━━━ Document extract

MathB.in - Share Mathematics with LaTeX and Markdown

Define $f^{(k)}\left|[0,1]\rightarrow [0,1]\right., k=0,1,\ldots $ iteratively as follows,
$$
f^{(0)}(x)=2x(1-x)
$$
and for $k\geq 1$
$$
f^{(k)}(x)=f\circ f^{(k-1)}(x).
$$
The problem is to evaluate
$$
I_k:=\int_0^1f^{(k)}(x)\,\mathrm{d}x.
$$
To evaluate the integral the $\eta:=x-\frac{1}{2}$ is made.  With $g^{(k)}(\eta)\left|\left[-\frac{1}{2},\frac{1}{2}\right]\rightarrow \left[-\frac{1}{2},\frac{1}{2}\right]\right.$ defined by

$$
g^{(k)}(x)=f^{(k)}\left(\eta+\frac{1}{2}\right),
$$
one has
$$
I_k:=\int_{-\frac{1}{2}}^{\frac{1}{2}}g^{(k)}(\eta)\,\mathrm{d}\eta
$$
The advantage conferred by the substitution is that the functions $g{(k)}$ take on a rather simple form. Note that
$$
g^{(0)}(\eta)=2\left[\eta+\frac{1}{2}\right]\left[1-\left(\eta+\frac{1}{2}\right)\right]=2\left[\frac{1}{2}+\eta\right]\left[\frac{1}{2}-\eta\right]=\frac{1}{2}-2\eta^2
$$
and for $k\geq 1$
$$
g^{(k)}(\eta)=f^{(k)}\left(\eta+\frac{1}{2}\right)=f\left( f^{(k-1)}\left(\eta+\frac{1}{2}\right)\right)=f\circ g^{(k-1)}(\eta).

━━━━━━
━━━ Provided records

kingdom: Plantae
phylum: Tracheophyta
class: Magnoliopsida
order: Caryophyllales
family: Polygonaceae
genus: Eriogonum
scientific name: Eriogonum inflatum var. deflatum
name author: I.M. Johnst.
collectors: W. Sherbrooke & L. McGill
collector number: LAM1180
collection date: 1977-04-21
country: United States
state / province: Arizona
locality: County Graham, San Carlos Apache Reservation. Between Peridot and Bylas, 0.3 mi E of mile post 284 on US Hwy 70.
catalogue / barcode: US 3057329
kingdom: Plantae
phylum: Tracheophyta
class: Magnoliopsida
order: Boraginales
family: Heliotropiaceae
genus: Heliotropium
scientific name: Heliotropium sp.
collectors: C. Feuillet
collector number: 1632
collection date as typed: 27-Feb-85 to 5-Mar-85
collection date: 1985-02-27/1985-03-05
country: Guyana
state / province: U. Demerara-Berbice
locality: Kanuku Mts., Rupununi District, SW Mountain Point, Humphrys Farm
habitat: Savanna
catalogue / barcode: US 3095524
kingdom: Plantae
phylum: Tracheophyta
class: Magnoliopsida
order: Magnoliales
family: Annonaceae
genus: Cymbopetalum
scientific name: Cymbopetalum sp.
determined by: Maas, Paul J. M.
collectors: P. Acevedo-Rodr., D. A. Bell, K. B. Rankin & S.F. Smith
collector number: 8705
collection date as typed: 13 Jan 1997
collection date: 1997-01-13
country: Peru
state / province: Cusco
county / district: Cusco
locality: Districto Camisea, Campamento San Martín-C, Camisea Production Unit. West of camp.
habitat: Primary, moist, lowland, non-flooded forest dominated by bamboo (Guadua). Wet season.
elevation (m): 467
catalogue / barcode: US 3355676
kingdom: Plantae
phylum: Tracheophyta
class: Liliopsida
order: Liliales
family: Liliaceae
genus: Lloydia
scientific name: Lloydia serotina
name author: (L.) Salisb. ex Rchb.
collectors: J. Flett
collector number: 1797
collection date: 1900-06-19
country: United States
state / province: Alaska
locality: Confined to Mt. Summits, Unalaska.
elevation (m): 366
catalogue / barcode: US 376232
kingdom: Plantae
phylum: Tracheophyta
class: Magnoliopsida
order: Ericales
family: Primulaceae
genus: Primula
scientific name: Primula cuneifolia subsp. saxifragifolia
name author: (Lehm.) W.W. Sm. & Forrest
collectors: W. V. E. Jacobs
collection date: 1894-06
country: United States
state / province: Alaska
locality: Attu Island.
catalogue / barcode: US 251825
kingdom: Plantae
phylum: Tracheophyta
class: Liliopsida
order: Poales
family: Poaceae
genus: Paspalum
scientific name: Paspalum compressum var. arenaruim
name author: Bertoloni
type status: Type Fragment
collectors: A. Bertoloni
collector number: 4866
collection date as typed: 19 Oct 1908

━━━━━━

◆ **What to do**
A – In the integral derivation, what simple form does g^(0)(η) reduce to?
B – Pick up the integral derivation after its last line and continue writing it.

◆ **Answers to the problems**
A – 1/2 − 2η²

B –
$$
It follows that 
$$
g^{(1)}(\eta)=2\left[\frac{1}{2}-2\eta^2\right]\left[\frac{1}{2}+2\eta^2\right]=\frac{1}{2}-2^3\eta^{2^2},
$$
and
$$
g^{(2)}(\eta)=2\left[\frac{1}{2}-2^3\eta^{2^2}\right]\left[\frac{1}{2}+2^3\eta^{2^2}\right]=\frac{1}{2}-2^7\eta^{2^3}.
$$
At this point the pattern is clear, and  induction can be used  to prove that for $k\geq 0$
$$
g^{(k)}(\eta)=\frac{1}{2}-2^{2^{k+1}-1}\eta^{2^{k+1}}.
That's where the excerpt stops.